A Missouri jury handed down the largest-ever damages bill faced by the pharmaceutical giant on Thursday, in relation to claims its talc products contain asbestos and cause cancer.
In a statement, the company called the trial “fundamentally unfair” and said it would appeal the verdict, which comprised of $550m in compensatory damages and more than $4.1bn in in punitive damages.
Johnson & Johnson is battling some 9,000 lawsuits involving talc products, including claims surrounding its signature baby powder, but denies they cause cancer or have ever contained asbestos.
Its shares dropped by $1.31 (£1) to $126.45 (£96.16) in after-hours trading following the punitive damages award.
The jury’s decision came after more than five weeks of testimony by nearly a dozen experts on both sides.
Women who brought the case claim decades-long use of talc products caused their diseases and allege the company knew its products were contaminated since at least the 1970s without acting.
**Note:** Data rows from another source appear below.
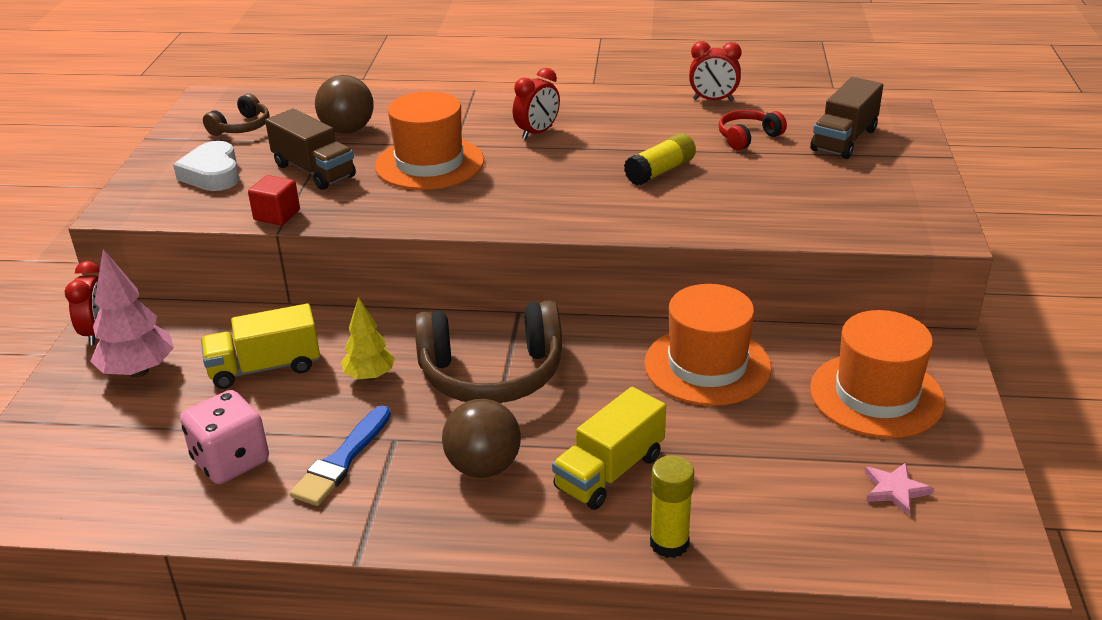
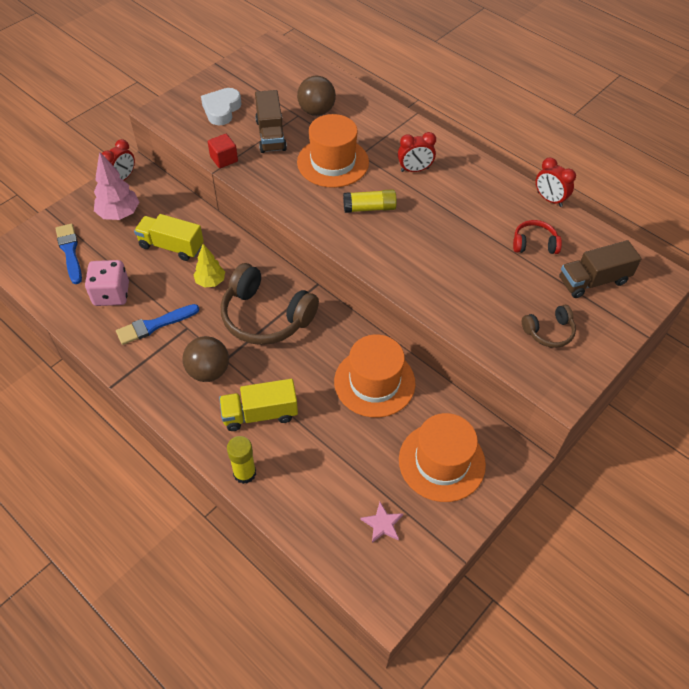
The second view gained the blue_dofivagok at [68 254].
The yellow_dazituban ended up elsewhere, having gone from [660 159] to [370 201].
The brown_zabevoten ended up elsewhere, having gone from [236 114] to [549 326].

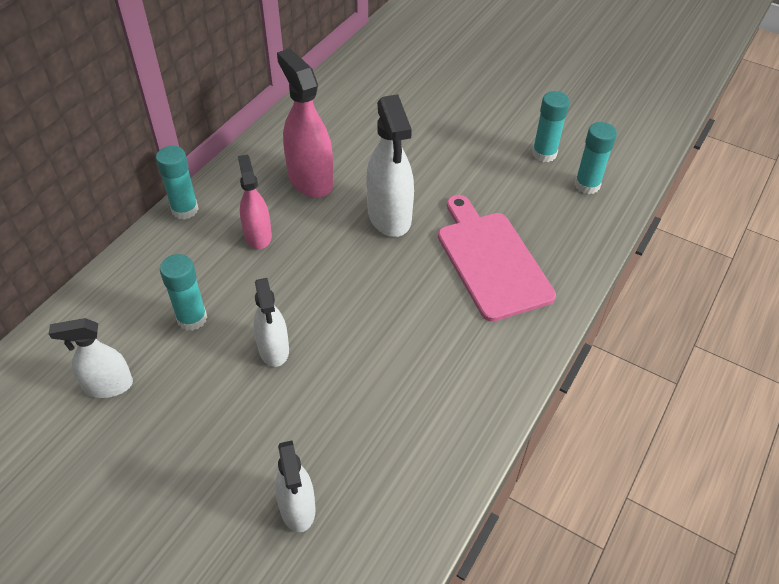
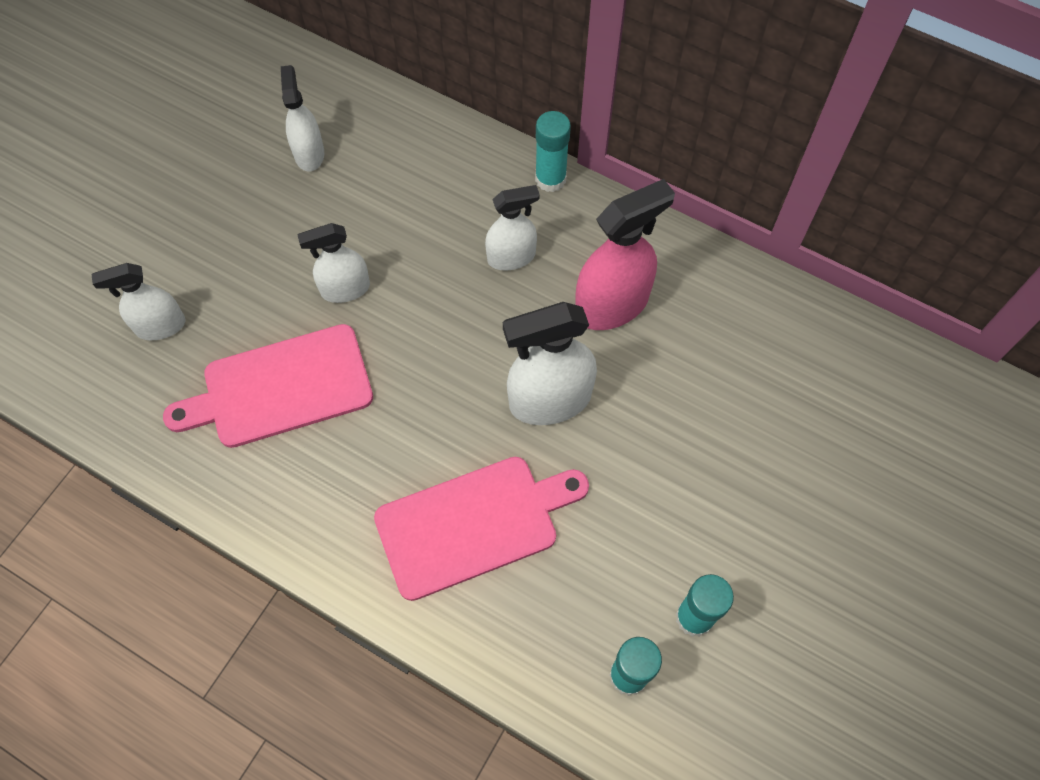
The second view gained the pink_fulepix at [268 386].
What was the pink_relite at [255 202] turned into the white_relite at [512 228].
The second view lost the turquoise_dazituban at [183 292].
“Johnson & Johnson is deeply disappointed in the verdict, which was the product of a fundamentally unfair process,” the company said in a statement.
“Every verdict against Johnson & Johnson in this court that has gone through the appeals process has been reversed and the multiple errors present in this trial were worse than those in the prior trials which have been reversed.”
Talc, the world’s softest rock, is a mineral closely linked to asbestos and the two substances can appear in close proximity in the earth.
Plaintiffs claim the two can become intermingled in the mining process, making it impossible to remove the carcinogenic substance, a suggestion Johnson & Johnson refutes.
Mark Lanier, the lawyer for the women, called for the company to pull its talc products from the market in a statement following the verdict; “before causing further anguish, harm, and death from a terrible disease.”
“If J&J insists on continuing to sell talc, they should mark it with a serious warning,” Mr Lanier added.
The majority of the lawsuits faced by Johnson & Johnson involve claims talc itself caused ovarian cancer, but a smaller number also allege contaminated talc caused mesothelioma, a tissue cancer closely linked to asbestos exposure.
The corporation denies those allegations, saying rigorous testing and purification processes ensure its talc is clean.
Punitive damages are often reduced later either by judges or on appeal and Johnson & Johnson has successfully overturned talc verdicts in the past in appeal courts.
Previous talc trials have produced verdicts as large as $417m (£317m), but that 2017 verdict by a California jury was later overturned, as was another verdict in Missouri, while challenges to at least another five verdicts are pending.